The goal is to capture the "scholarly web": the graph of written works that
cite other works. Any work that is both cited more than once and cites more
than one other work in the catalog is very likely to be in scope. "Leaf nodes"
and small islands of intra-cited works may or may not be in scope.

Overall focus is on written works, with some exceptions. The expected core
focus (for which we would pursue "completeness") is:

    journal articles
    academic books
    conference proceedings
    technical memos
    dissertations
    monographs
    well-researched blog posts
    web pages (that have citations)
    "white papers"

Possibly in scope:

    reports
    magazine articles
    essays
    notable mailing list postings
    government documents
    presentations (slides, video)
    datasets
    well-researched wiki pages
    patents

Probably not:

    court cases and legal documents
    newspaper articles
    social media
    manuals
    datasheets
    courses
    published poetry

Definitely not:

    audio recordings
    tv show episodes
    musical scores
    advertisements

Author, citation, and work disambiguation would be core tasks.

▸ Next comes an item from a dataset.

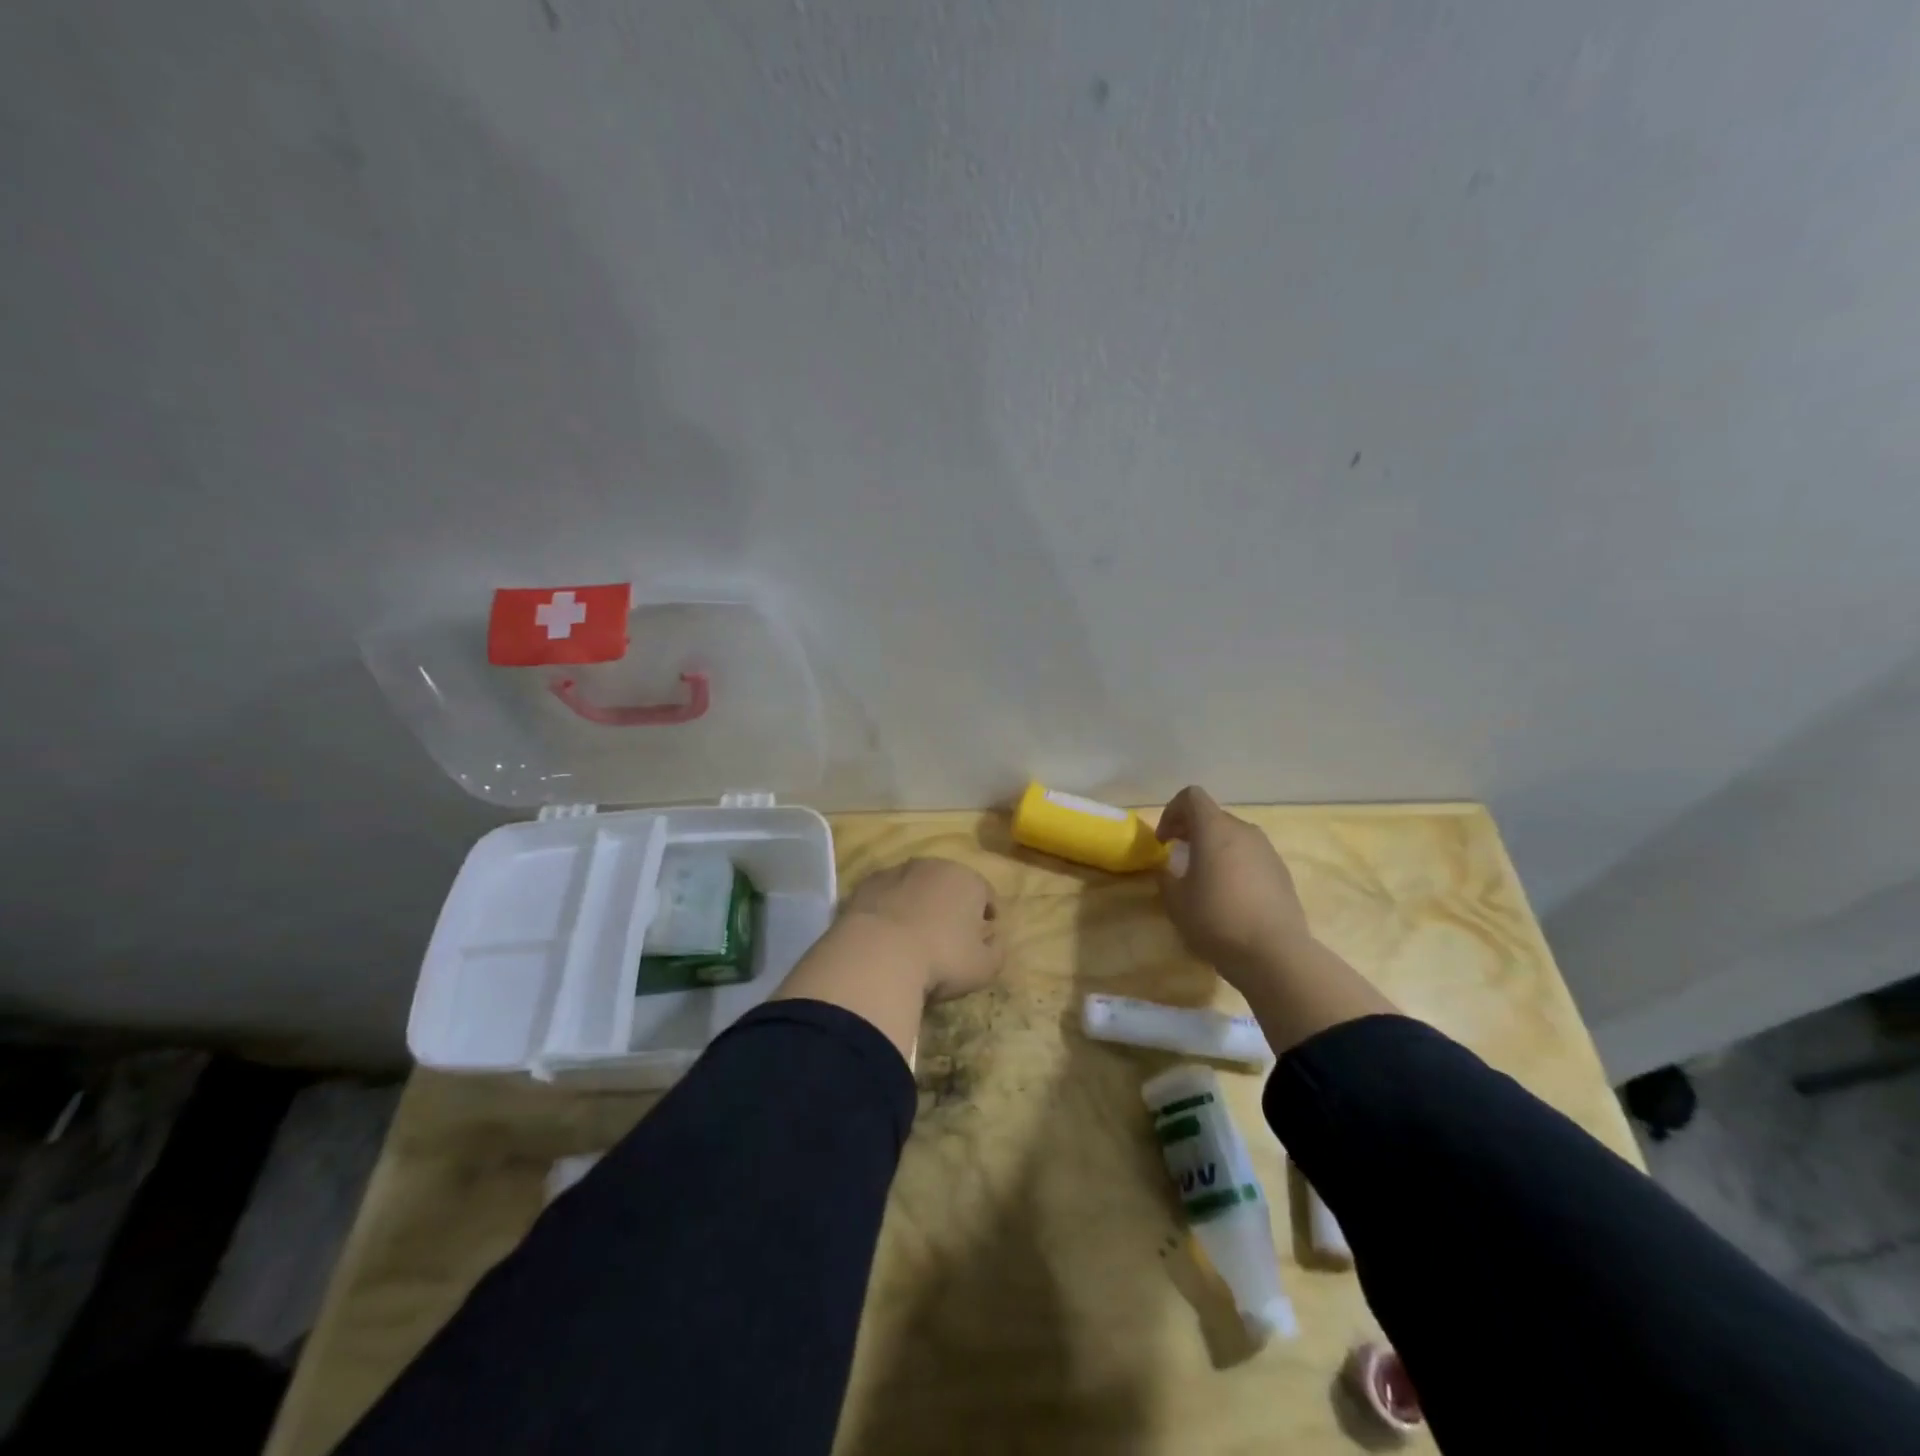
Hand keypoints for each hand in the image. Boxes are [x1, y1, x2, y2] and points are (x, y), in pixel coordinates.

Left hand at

Linking
pre-prints to final publication is in scope.

I'm much less interested in altmetrics, funding, and grant relationships than
most existing databases in this space.

Fatcat would not include any fulltext content itself, even for cleanly licensed
(open access) works, but would have "strong" (verified) links to fulltext
content, and would include file-level metadata (like hashes and fingerprints)
to help discovery and identify content from any source. File-level URLs with
context ("repository", "author-homepage", "web-archive") should make Fatcat
more useful for both humans and machines to quickly access fulltext content of
a given mimetype than existing redirect or landing page systems. So another
factor in deciding scope is whether a work has "digital fixity" and can be
contained in a single immutable file.